— Problem to work on —
Quote the data below word for word, from its first line through the line containing "Identify the document", and leave out the pictures.

[Bounding box annotations]
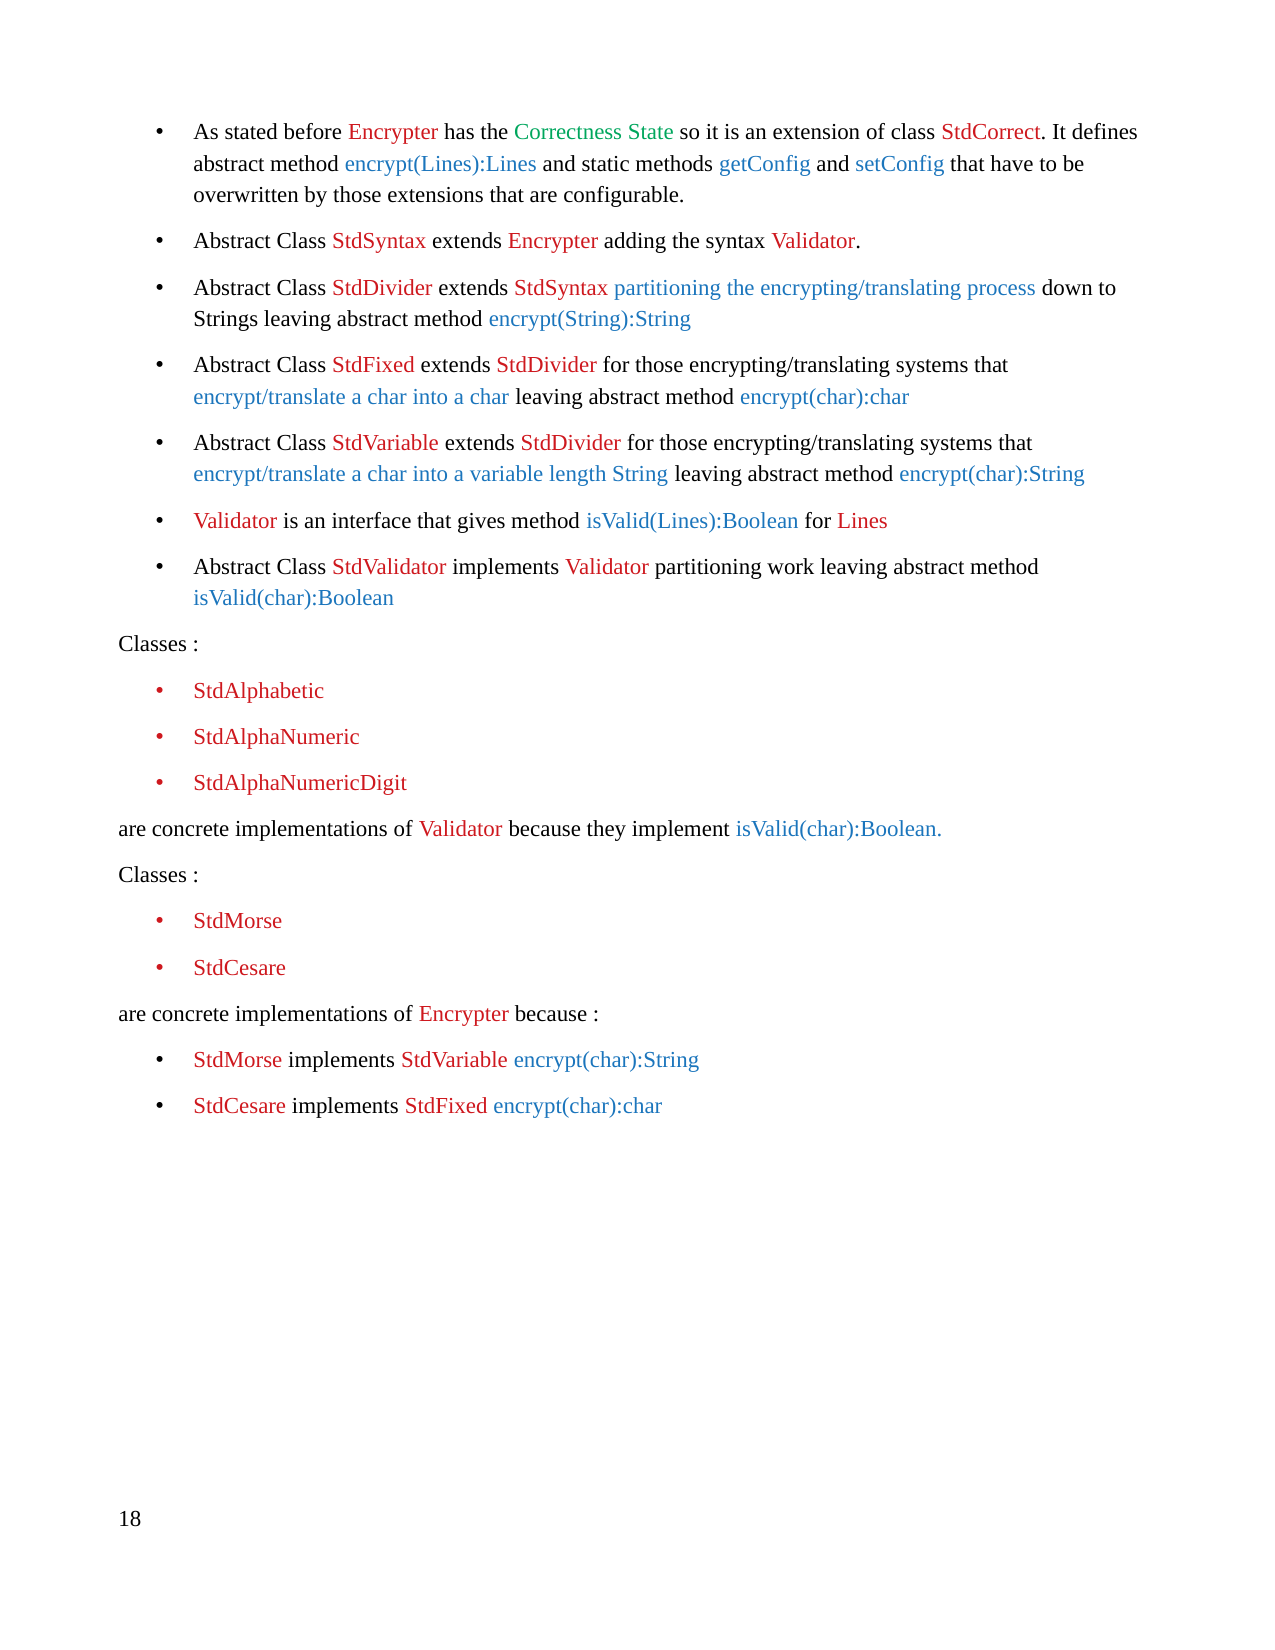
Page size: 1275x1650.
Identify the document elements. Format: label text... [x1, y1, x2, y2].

list As stated before Encrypter has the Correctness State so it is an extension of class StdCorrect. It defines abstract method encrypt(Lines):Lines and static methods getConfig and setConfig that have to be overwritten by those extensions that are configurable. [156, 118, 1157, 208]
list StdMorse [156, 907, 1157, 934]
list StdCesare [156, 953, 1157, 980]
list StdMorse implements StdVariable encrypt(char):String [156, 1046, 1157, 1072]
text Classes : [118, 861, 1157, 888]
text Classes : [118, 631, 1157, 657]
text are concrete implementations of Validator because they implement isValid(char):Boolean. [118, 815, 1157, 841]
list Abstract Class StdSyntax extends Encrypter adding the syntax Validator. [156, 227, 1157, 254]
list StdCesare implements StdFixed encrypt(char):char [156, 1092, 1157, 1118]
list StdAlphaNumeric [156, 723, 1157, 749]
list Abstract Class StdVariable extends StdDivider for those encrypting/translating systems that encrypt/translate a char into a variable length String leaving abstract method encrypt(char):String [156, 429, 1157, 487]
list StdAlphaNumericDigit [156, 769, 1157, 795]
list Validator is an interface that gives method isValid(Lines):Boolean for Lines [156, 507, 1157, 533]
text are concrete implementations of Encrypter because : [118, 1000, 1157, 1026]
list Abstract Class StdFixed extends StdDivider for those encrypting/translating systems that encrypt/translate a char into a char leaving abstract method encrypt(char):char [156, 351, 1157, 409]
list Abstract Class StdDivider extends StdSyntax partitioning the encrypting/translating process down to Strings leaving abstract method encrypt(String):String [156, 273, 1157, 331]
list StdAlphabetic [156, 677, 1157, 703]
list Abstract Class StdValidator implements Validator partitioning work leaving abstract method isValid(char):Boolean [156, 553, 1157, 611]
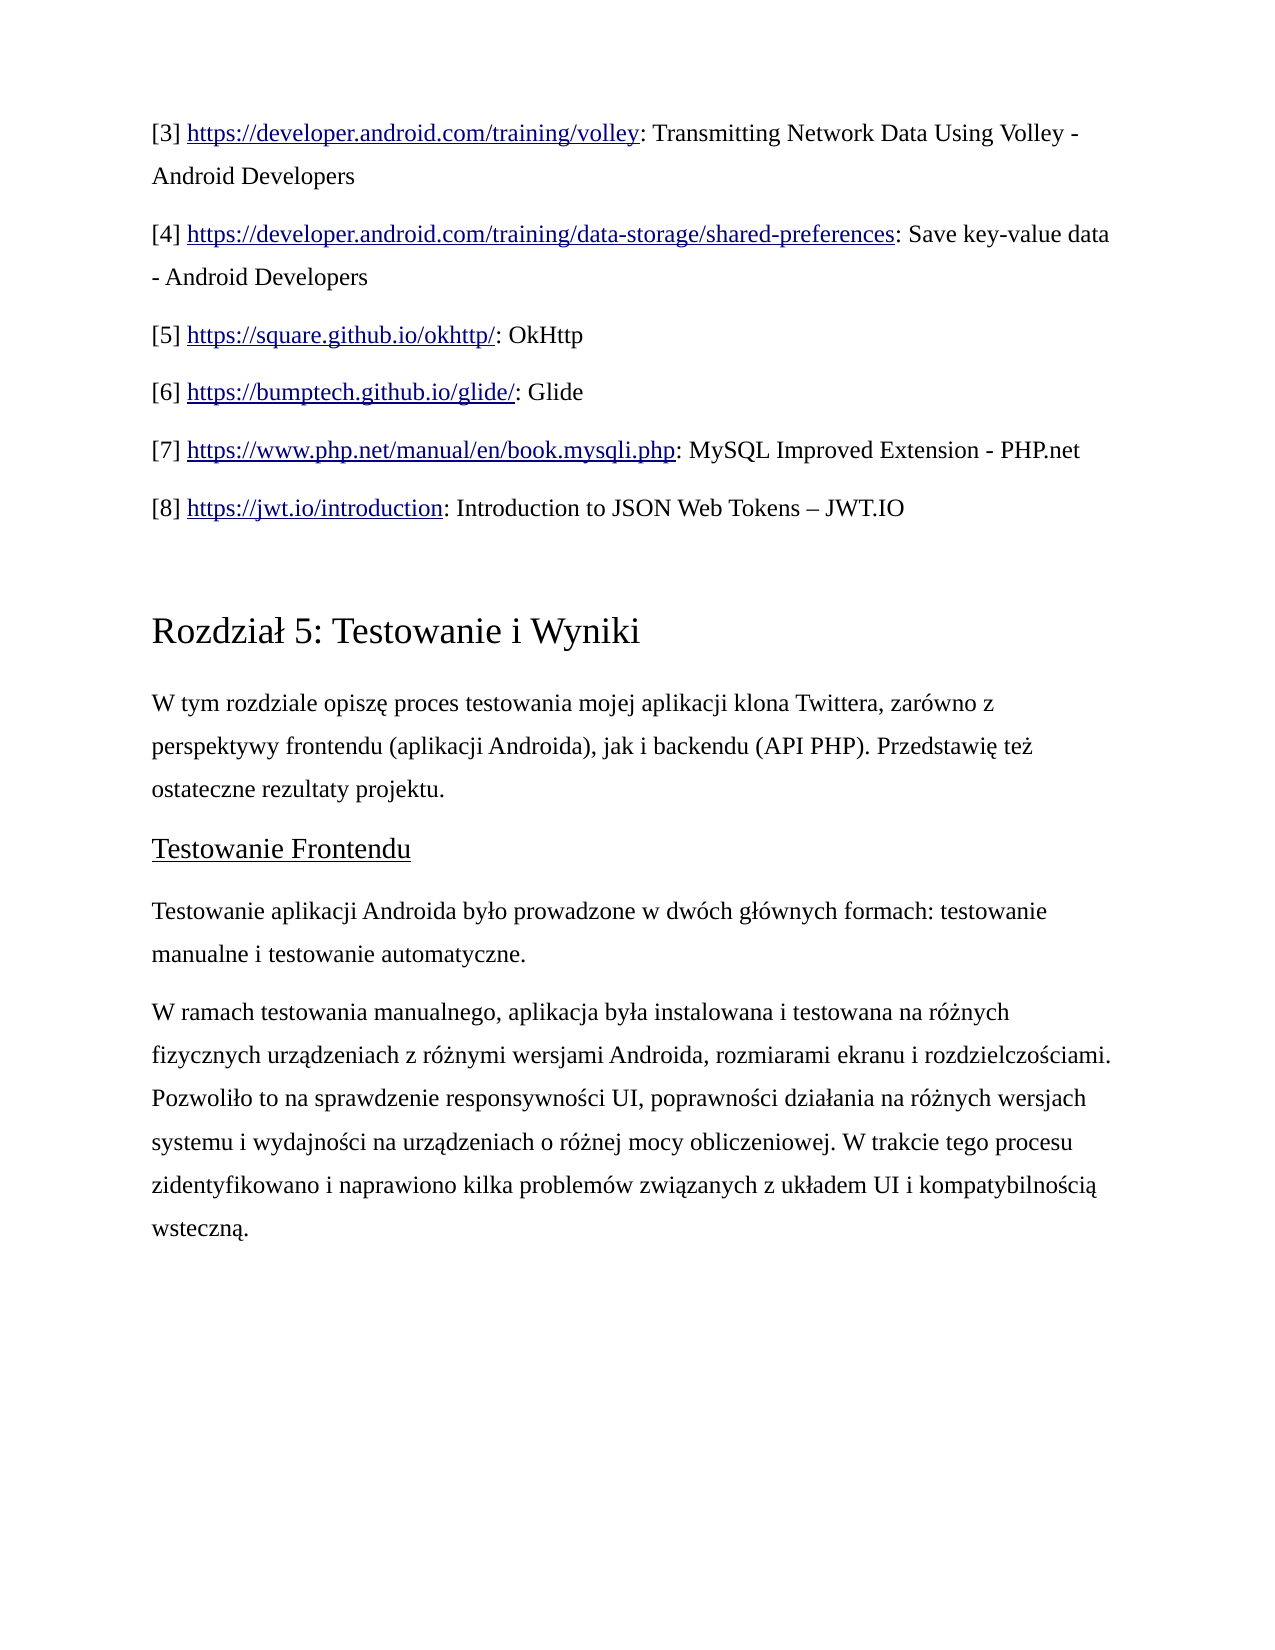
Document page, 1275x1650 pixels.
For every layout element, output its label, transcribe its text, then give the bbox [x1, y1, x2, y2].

text W tym rozdziale opiszę proces testowania mojej aplikacji klona Twittera, zarówno z perspektywy frontendu (aplikacji Androida), jak i backendu (API PHP). Przedstawię też ostateczne rezultaty projektu. [151, 688, 1123, 803]
text [5] https://square.github.io/okhttp/: OkHttp [151, 320, 1123, 348]
text Testowanie aplikacji Androida było prowadzone w dwóch głównych formach: testowanie manualne i testowanie automatyczne. [151, 896, 1123, 968]
text W ramach testowania manualnego, aplikacja była instalowana i testowana na różnych fizycznych urządzeniach z różnymi wersjami Androida, rozmiarami ekranu i rozdzielczościami. Pozwoliło to na sprawdzenie responsywności UI, poprawności działania na różnych wersjach systemu i wydajności na urządzeniach o różnej mocy obliczeniowej. W trakcie tego procesu zidentyfikowano i naprawiono kilka problemów związanych z układem UI i kompatybilnością wsteczną. [151, 997, 1123, 1242]
text [8] https://jwt.io/introduction: Introduction to JSON Web Tokens – JWT.IO [151, 493, 1123, 522]
text [6] https://bumptech.github.io/glide/: Glide [151, 377, 1123, 406]
text [4] https://developer.android.com/training/data-storage/shared-preferences: Save key-value data - Android Developers [151, 219, 1123, 291]
text Rozdział 5: Testowanie i Wyniki [151, 608, 1123, 651]
text [7] https://www.php.net/manual/en/book.mysqli.php: MySQL Improved Extension - PHP.net [151, 435, 1123, 464]
text Testowanie Frontendu [151, 832, 1123, 865]
text [3] https://developer.android.com/training/volley: Transmitting Network Data Using Volley - Android Developers [151, 118, 1123, 190]
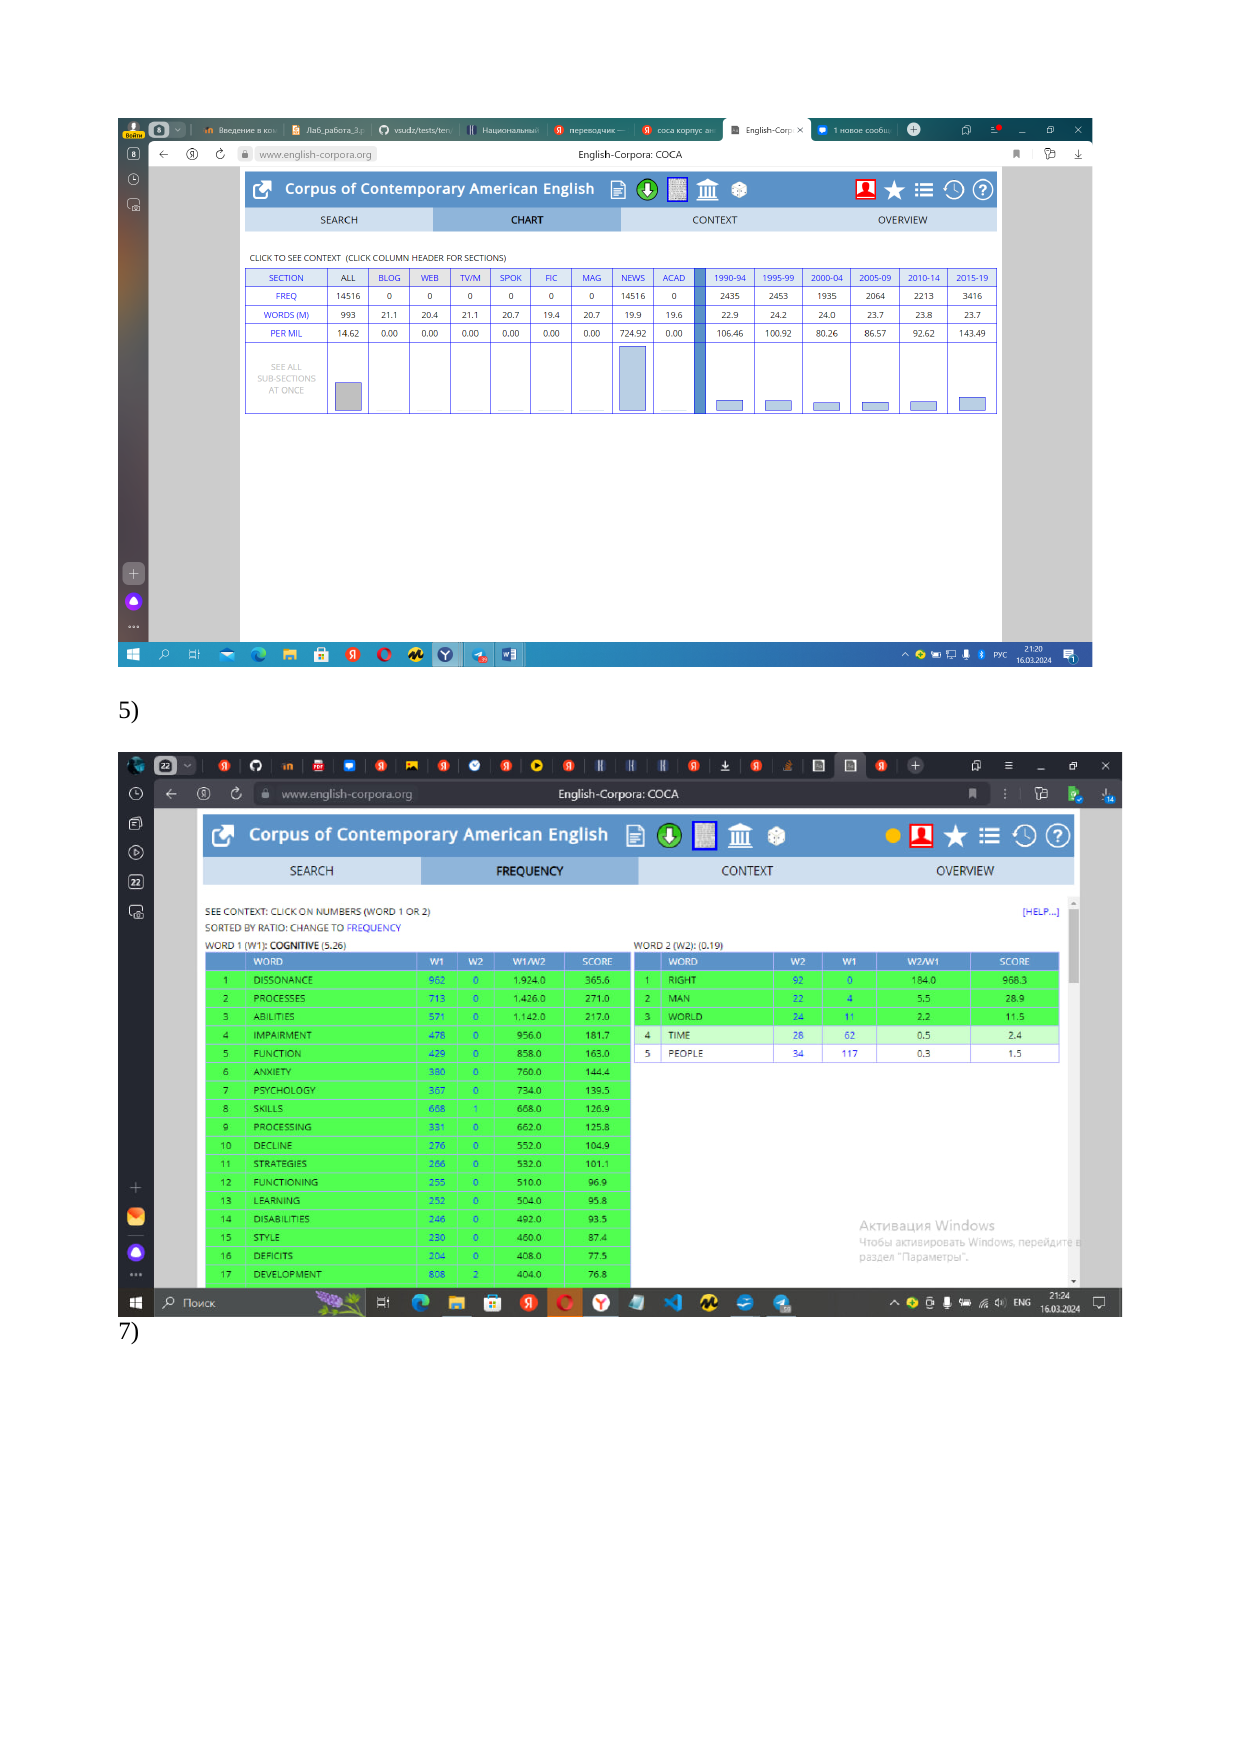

— Written response —
Page size: 1275x1650.
Identify the document elements. Format: label text... [x1, y1, x2, y2].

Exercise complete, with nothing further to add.